Sunday, 15 December 2013

More on QE/real interest rates as the New Cash Rate (Just Brainstorming)

Regardless of whether a taper begins this year or next, I'll continue to discuss my reasoning as to why the Fed's tapering will be equivalent to a rising OCR and a full exit should have roughly the same effect as an inverted yield curve for financial markets. There are several reasons for this, some of which may occur whether the Fed tapers or not - these I will discuss here.

Early in the recovery, when most people did not understand the potential effects of excess reserves and demand for bank credit, it was in vogue to panic about inflation, and inflation was fairly strong during QE1 and QE2. Whether asset purchases had a large direct effect on inflation or not when QE was running - while possible - probably doesn't matter too much. What matters now is that even if it was QE that was driving reflation in consumer prices, this effect is dwindling. The latest round of QE, despite being prolonged and open ended, has seen a gradual trend downwards in inflation (Source: St. Louis Fed):


While interesting in itself, when combined with the fact that long rates have unambiguously risen under balance sheet expansionary QE programs (despite the question of whether or not QE is the direct cause), this has lead to some notable effects; a rising real cash rate; positive real yields on long term US bonds. In effect, the Fed is not finding it easy to maintain inflation or financial repression, and the longer QE runs, the more attractive treasuries become relative to equities and other risk assets due to multiple expansion and falling yield spreads. (Source: St. Louis Fed):




Again - whether or not QE is inflationary - at the moment it is not stimulating strong inflation and the cash rate cannot go lower - hence real rates are rising. A negative real interest rate is associated with strong asset price performance, as it rewards various forms of speculative behaviour and leverage, of course, the opposite is also true of a sharp rise in the real rate.

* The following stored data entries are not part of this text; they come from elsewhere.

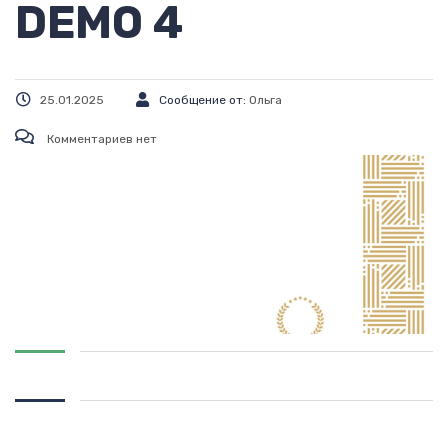
DEMO 4
25.01.2025
Сообщение от:
Ольга
Комментариев нет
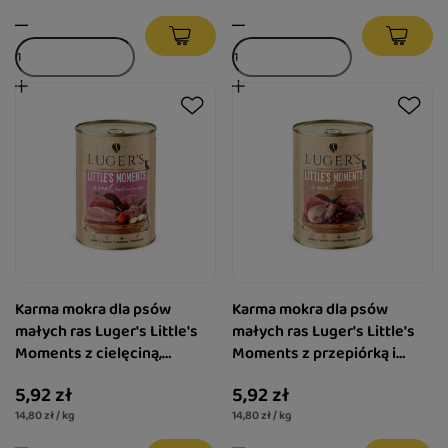
Karma mokra dla psów
Karma mokra dla psów
małych ras Luger's Little's
małych ras Luger's Little's
Moments z cielęciną,
Moments z przepiórką i
pomidorem i pietruszką 400
żurawiną 400 g
5,92 zł
5,92 zł
g
14,80 zł / kg
14,80 zł / kg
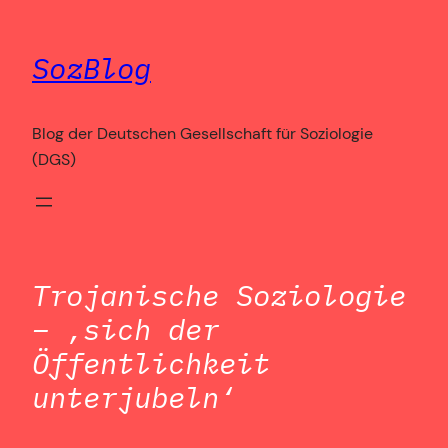
Zum
Inhalt
SozBlog
springen
Blog der Deutschen Gesellschaft für Soziologie
(DGS)
Trojanische Soziologie
– ‚sich der
Öffentlichkeit
unterjubeln‘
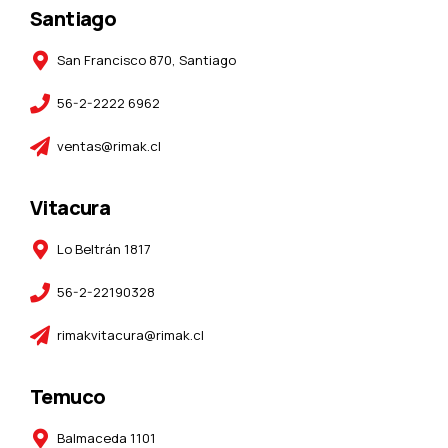
Santiago
San Francisco 870, Santiago
56-2-2222 6962
ventas@rimak.cl
Vitacura
Lo Beltrán 1817
56-2-22190328
rimakvitacura@rimak.cl
Temuco
Balmaceda 1101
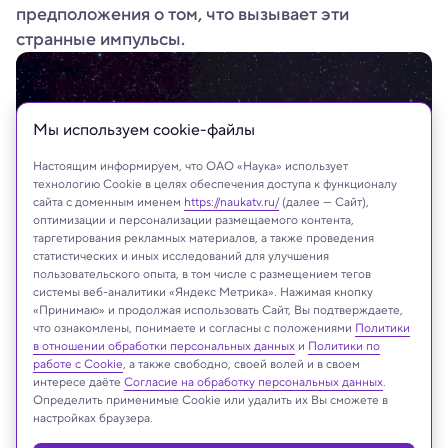
предположения о том, что вызывает эти
странные импульсы.
Мы используем сookie-файлы
Настоящим информируем, что ОАО «Наука» использует
технологию Cookie в целях обеспечения доступа к функционалу
сайта с доменным именем
https://naukatv.ru/
(далее — Сайт),
оптимизации и персонализации размещаемого контента,
таргетирования рекламных материалов, а также проведения
статистических и иных исследований для улучшения
пользовательского опыта, в том числе с размещением тегов
системы веб-аналитики «Яндекс Метрика». Нажимая кнопку
Shutterstock
«Принимаю» и продолжая использовать Сайт, Вы подтверждаете,
что ознакомлены, понимаете и согласны с положениями
Политики
в отношении обработки персональных данных
и
Политики по
работе с Cookie
, а также свободно, своей волей и в своем
интересе даёте
Согласие на обработку персональных данных
.
На сайте могут быть использованы материалы
Определить применимые Cookie или удалить их Вы сможете в
интернет-ресурсов Facebook и Instagram,
настройках браузера.
владельцем которых является компания Meta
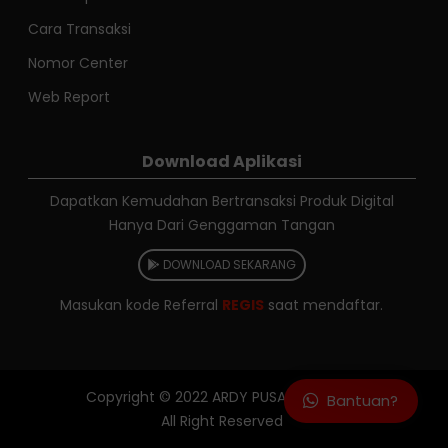
Cara Transaksi
Nomor Center
Web Report
Download Aplikasi
Dapatkan Kemudahan Bertransaksi Produk Digital
Hanya Dari Genggaman Tangan
DOWNLOAD SEKARANG
Masukan kode Referral
REGIS
saat mendaftar.
Copyright © 2022
ARDY PUSAJA RELOAD
Bantuan?
All Right Reserved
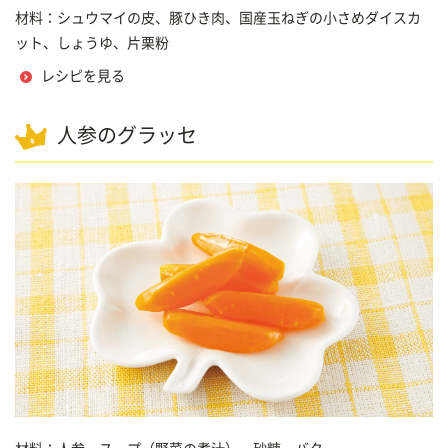
材料：シュウマイの皮、豚ひき肉、国産玉ねぎの小さめダイスカ
ット、しょうゆ、片栗粉
レシピを見る
人参のグラッセ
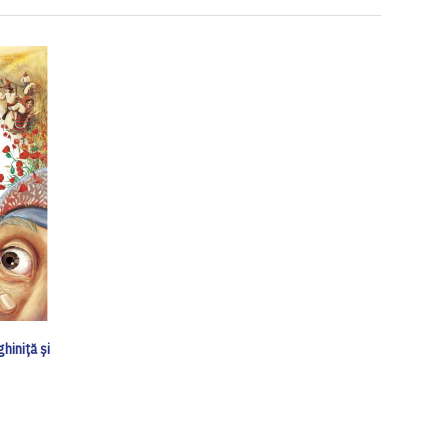
iniță și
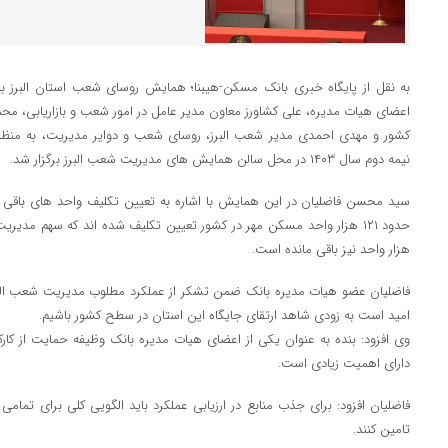
به نقل از پایگاه خبری بانک مسکن-هیبنا؛ همایش روسای شعب استان البرز 
اعضای هیات مدیره، علی کشاورز معاون مدیر عامل در امور شعب و بازاریابی، م
کشور و مهدی احمدی مدیر شعب البرز، روسای شعب و دوایر مدیریت، به منظو
نیمه دوم سال ۱۴۰۳ در محل سالن همایش های مدیریت شعب البرز برگزار شد.
سید محسن فاضلیان در این همایش با اشاره به تعیین تکلیف واحد های باقی
هزار واحد نیز باقی مانده است.
فاضلیان عضو هیات مدیره بانک ضمن تشکر از عملکرد مطلوب مدیریت شعب البرز 
امید است به زودی شاهد ارتقای جایگاه این استان در سطح کشور باشیم.
وی افزود: بنده به عنوان یکی از اعضای هیات مدیره بانک وظیفه حمایت از کارکن
دارای اهمیت زیادی است.
فاضلیان افزود: برای جذب منابع در ارزیابی عملکرد باید الگویی کلی برای تما
تامین کنند.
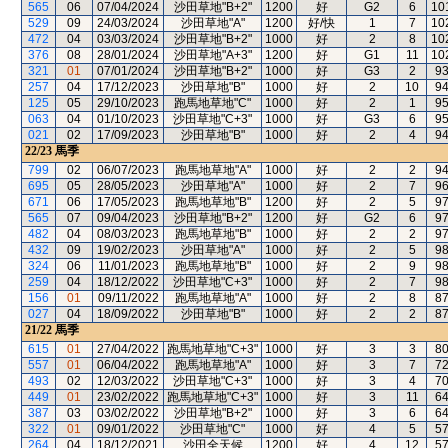
565
06
07/04/2024
沙田草地"B+2"
1200
好
G2
6
10
529
09
24/03/2024
沙田草地"A"
1200
好/快
1
7
10
472
04
03/03/2024
沙田草地"B+2"
1000
好
2
8
10
376
08
28/01/2024
沙田草地"A+3"
1200
好
G1
11
10
321
01
07/01/2024
沙田草地"B+2"
1000
好
G3
2
9
257
04
17/12/2023
沙田草地"B"
1000
好
2
10
9
125
05
29/10/2023
跑馬地草地"C"
1000
好
2
1
9
063
04
01/10/2023
沙田草地"C+3"
1000
好
G3
6
9
021
02
17/09/2023
沙田草地"B"
1000
好
2
4
9
22/23
馬季
799
02
06/07/2023
跑馬地草地"A"
1000
好
2
2
9
695
05
28/05/2023
沙田草地"A"
1000
好
2
7
9
671
06
17/05/2023
跑馬地草地"B"
1200
好
2
5
9
565
07
09/04/2023
沙田草地"B+2"
1200
好
G2
6
9
482
04
08/03/2023
跑馬地草地"B"
1000
好
2
2
9
432
09
19/02/2023
沙田草地"A"
1000
好
2
5
9
324
06
11/01/2023
跑馬地草地"B"
1000
好
2
9
9
259
04
18/12/2022
沙田草地"C+3"
1000
好
2
7
9
156
01
09/11/2022
跑馬地草地"A"
1000
好
2
8
8
027
04
18/09/2022
沙田草地"B"
1000
好
2
2
8
21/22
馬季
615
01
27/04/2022
跑馬地草地"C+3"
1000
好
3
3
8
557
01
06/04/2022
跑馬地草地"A"
1000
好
3
7
7
493
02
12/03/2022
沙田草地"C+3"
1000
好
3
4
7
449
01
23/02/2022
跑馬地草地"C+3"
1000
好
3
11
6
387
03
03/02/2022
沙田草地"B+2"
1000
好
3
6
6
322
01
09/01/2022
沙田草地"C"
1000
好
4
5
5
264
04
18/12/2021
沙田全天候
1200
好
4
12
5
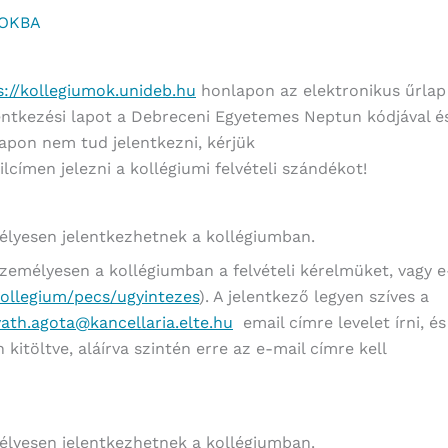
MOKBA
s://kollegiumok.unideb.hu
honlapon az elektronikus űrlap
elentkezési lapot a Debreceni Egyetemes Neptun kódjával é
lapon nem tud jelentkezni, kérjük
lcímen jelezni a kollégiumi felvételi szándékot!
élyesen jelentkezhetnek a kollégiumban.
személyesen a kollégiumban a felvételi kérelmüket, vagy e
kollegium/pecs/ugyintezes
). A jelentkező legyen szíves a
ath.agota@kancellaria.elte.hu
email címre levelet írni, és
 kitöltve, aláírva szintén erre az e-mail címre kell
élyesen jelentkezhetnek a kollégiumban.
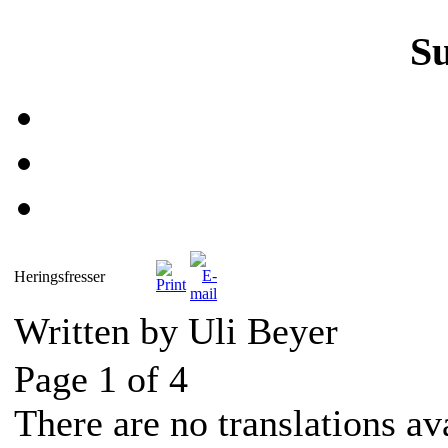
S
Heringsfresser
Written by Uli Beyer
Page 1 of 4
There are no translations av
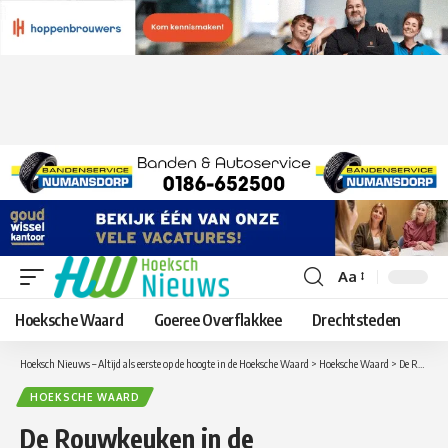
Aa
Lettergrootte
aanpassen
Hoeksche Waard
Goeree Overflakkee
Drechtsteden
Hoeksch Nieuws – Altijd als eerste op de hoogte in de Hoeksche Waard
>
Hoeksche Waard
>
De Rouwkeuken in de Eendrachtskerk in Zuid-Beijerland
HOEKSCHE WAARD
De Rouwkeuken in de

The problem for a continued rally is that the real rate is becoming less negative, long yields more positive and yields on equity indices are lower than yields on risk free US long bonds (which is normal, but strong capital gains are not usually associated with valuations as high as right now). I know where I would allocate more of my money when the Fed has stopped expanding its balance sheet, but I am probably more cautious (not momentum chasing) and see a lot of relative value in treasuries vs equities as we head further into this dis-inflationary environment. (Source: St. Louis Fed):



If QE does end I am of the belief that inflation will move at least slightly lower (surely not higher), leading to real interest rates that are only marginally negative. Since the cash rate will not rise soon, positive real rates might only come about via deflation, something I'm not going to suggest is about to happen, but I suppose it is possible. Real rates moving less negative is a form of tightening in my opinion, given that this bull market has been a beneficiary of strongly negative real rates. Can marginally negative real rates sustain this rally? I really have my doubts that the repression effects are strong enough.

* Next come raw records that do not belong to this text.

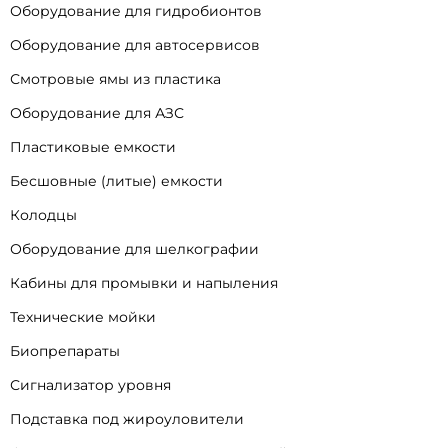
Оборудование для гидробионтов
Оборудование для автосервисов
Смотровые ямы из пластика
Оборудование для АЗС
Пластиковые емкости
Бесшовные (литые) емкости
Колодцы
Оборудование для шелкографии
Кабины для промывки и напыления
Технические мойки
Биопрепараты
Сигнализатор уровня
Подставка под жироуловители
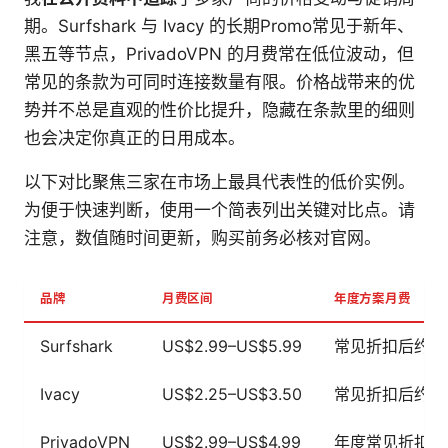
期。Surfshark 与 Ivacy 的长期Promo常见于新年、
黑五等节点，PrivadoVPN 的月费常在低位波动，但
常见的条款为可同时连接数量有限。价格战带来的优
势并不总是直观的性价比提升，隐藏在条款里的细则
也会决定你真正的日用成本。
以下对比聚焦三家在市场上最具代表性的低价实例。
为便于快速判断，使用一个简表列出关键对比点。请
注意，数值随时间更新，购买前务必核对官网。
品牌
月费区间
年度方案月费
Surfshark
US$2.99–US$5.99
常见折扣后约 US
Ivacy
US$2.25–US$3.50
常见折扣后约 US$
PrivadoVPN
US$2.99–US$4.99
年度常见折扣后约 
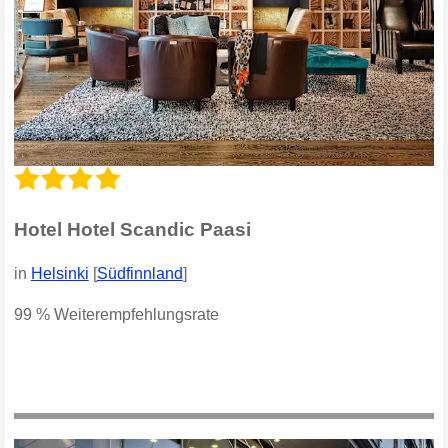
Hotel Hotel Scandic Paasi
in
Helsinki
[
Südfinnland
]
99 % Weiterempfehlungsrate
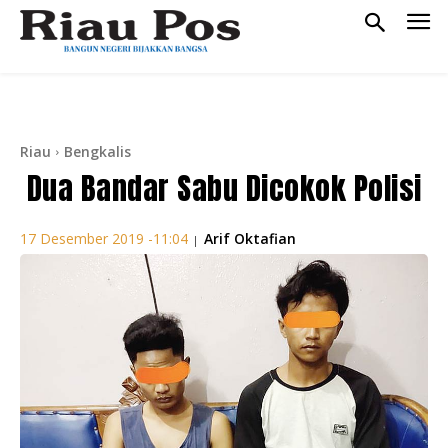
Riau
Bengkalis
Dua Bandar Sabu Dicokok Polisi
Arif Oktafian
17 Desember 2019 -11:04
|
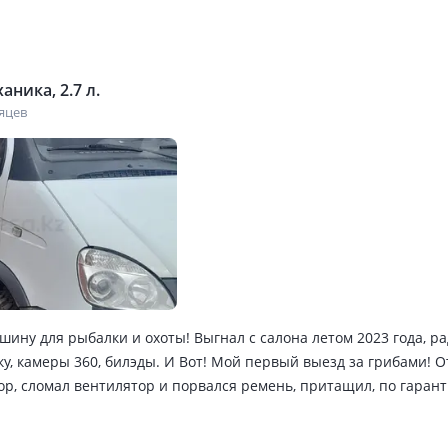
аника, 2.7 л.
сяцев
шину для рыбалки и охоты! Выгнал с салона летом 2023 года, р
у, камеры 360, билэды. И Вот! Мой первый выезд за грибами! О
ор, сломал вентилятор и порвался ремень, притащил, по гарант
, только по городу и опять эта же беда, чтоб не ждать 2 месяца
репление в течении дня и вуаля, я готов к новым приключениям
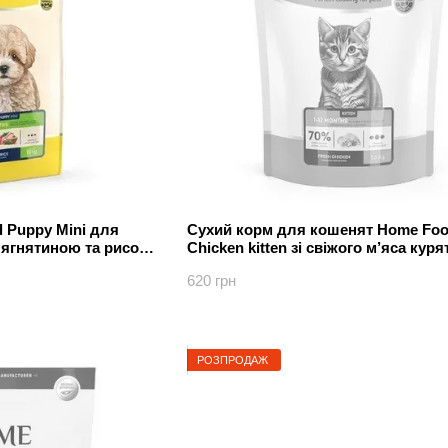
 Puppy Mini для
Сухий корм для кошенят Home Foo
 ягнятиною та рисом
Chicken kitten зі свіжого м’яса куря
кг
620 грн
РОЗПРОДАЖ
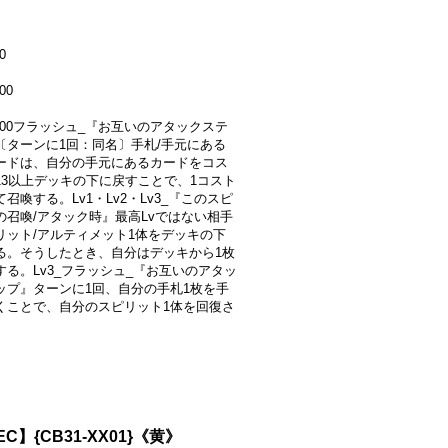
0
00
5000フラッシュ_『お互いのアタックステ
〔ターンに1回：同名〕手札/手元にある
ードは、自分の手元にあるカードをコス
13以上デッキの下に戻すことで、1コスト
召喚する。Lv1・Lv2・Lv3_『このスピ
の召喚/アタック時』最高Lvではない相手
リット/アルティメット1体をデッキの下
る。そうしたとき、自分はデッキから1枚
する。Lv3_フラッシュ_『お互いのアタッ
ップ』ターンに1回、自分の手札1枚を手
くことで、自分のスピリット1体を回復さ
C】{CB31-XX01}《黄》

But, thinking more speculatively, if the Fed does not exit, eventually rising risk free yields must attract investors back, not to mention associated variables like rising mortgage rates will hobble the housing recovery, so there is a lifespan on QE leading to risk assets rallying over risk free counterparts. Perhaps the reason many people don't agree with this is that they believe that QE lowers interest rates on treasuries and raises equity valuations. If this was true, as I showed previously, yields and the index could not be positively correlated when QE is running - but they are, so it's a source of confusion for me that this is still the conventional wisdom.

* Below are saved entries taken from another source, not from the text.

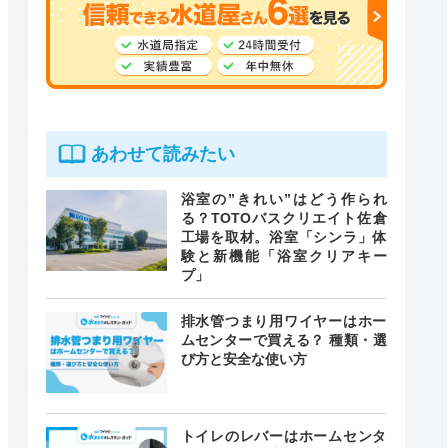
あわせて読みたい
浴室の”きれい”はどう作られ
る？TOTOバスクリエイト佐倉
工場を取材。浴室「シンラ」体
験と新機能「浴室クリアキー
プ」
排水管つまり用ワイヤーはホー
ムセンターで買える？ 種類・選
び方と安全な使い方
トイレのレバーはホームセンタ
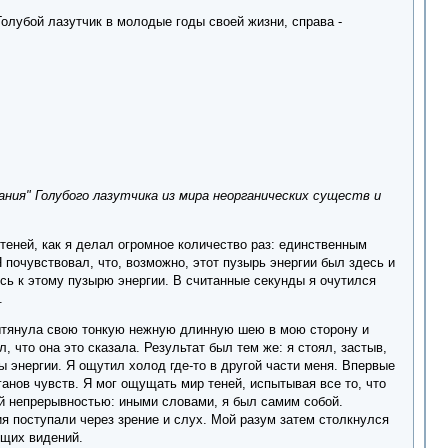
 Голубой лазутчик в молодые годы своей жизни, справа -
ния" Голубого лазутчика из мира неорганических существ и
теней, как я делал огромное количество раз: единственным
почувствовал, что, возможно, этот пузырь энергии был здесь и
ось к этому пузырю энергии. В считанные секунды я очутился
.
вытянула свою тонкую нежную длинную шею в мою сторону и
 что она это сказала. Результат был тем же: я стоял, застыв,
 энергии. Я ощутил холод где-то в другой части меня. Впервые
анов чувств. Я мог ощущать мир теней, испытывая все то, что
ой непрерывностью: иными словами, я был самим собой.
 поступали через зрение и слух. Мой разум затем столкнулся
ющих видений.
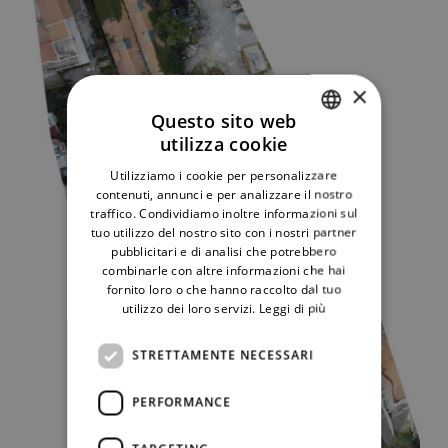
×
Questo sito web
utilizza cookie
ITALIAN
Utilizziamo i cookie per personalizzare
ENGLISH
contenuti, annunci e per analizzare il nostro
traffico. Condividiamo inoltre informazioni sul
tuo utilizzo del nostro sito con i nostri partner
pubblicitari e di analisi che potrebbero
combinarle con altre informazioni che hai
fornito loro o che hanno raccolto dal tuo
utilizzo dei loro servizi.
Leggi di più
STRETTAMENTE NECESSARI
PERFORMANCE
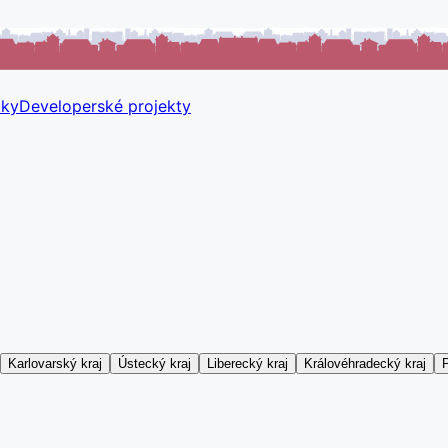
tky
Developerské projekty
Karlovarský kraj
Ústecký kraj
Liberecký kraj
Královéhradecký kraj
P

What I am hinting at here, is that the narrative that the Fed will not allow risk asset prices to fall does not hold water. The Fed evidently has less control over inflation than it would like, and it's asset purchase programs have the effect of making risk free assets more attractive over time - thus a risk asset rally should be self limiting in theory. Every bull market has a narrative for why valuations are justified, and this gets overdone, leading to high valuations. Previously accurate forecasters such as GMO are estimating roughly a zero real annual return on US equities for the next 7 years, due to current high valuations

What is the catalyst for these valuations to begin to correct? For me, a tapering would be the start, but more importantly a Fed exit will see investors demand treasuries strongly in a portfolio. This is one point I'm fairly sure on - when the Fed exits completely, yields will plummet precipitously.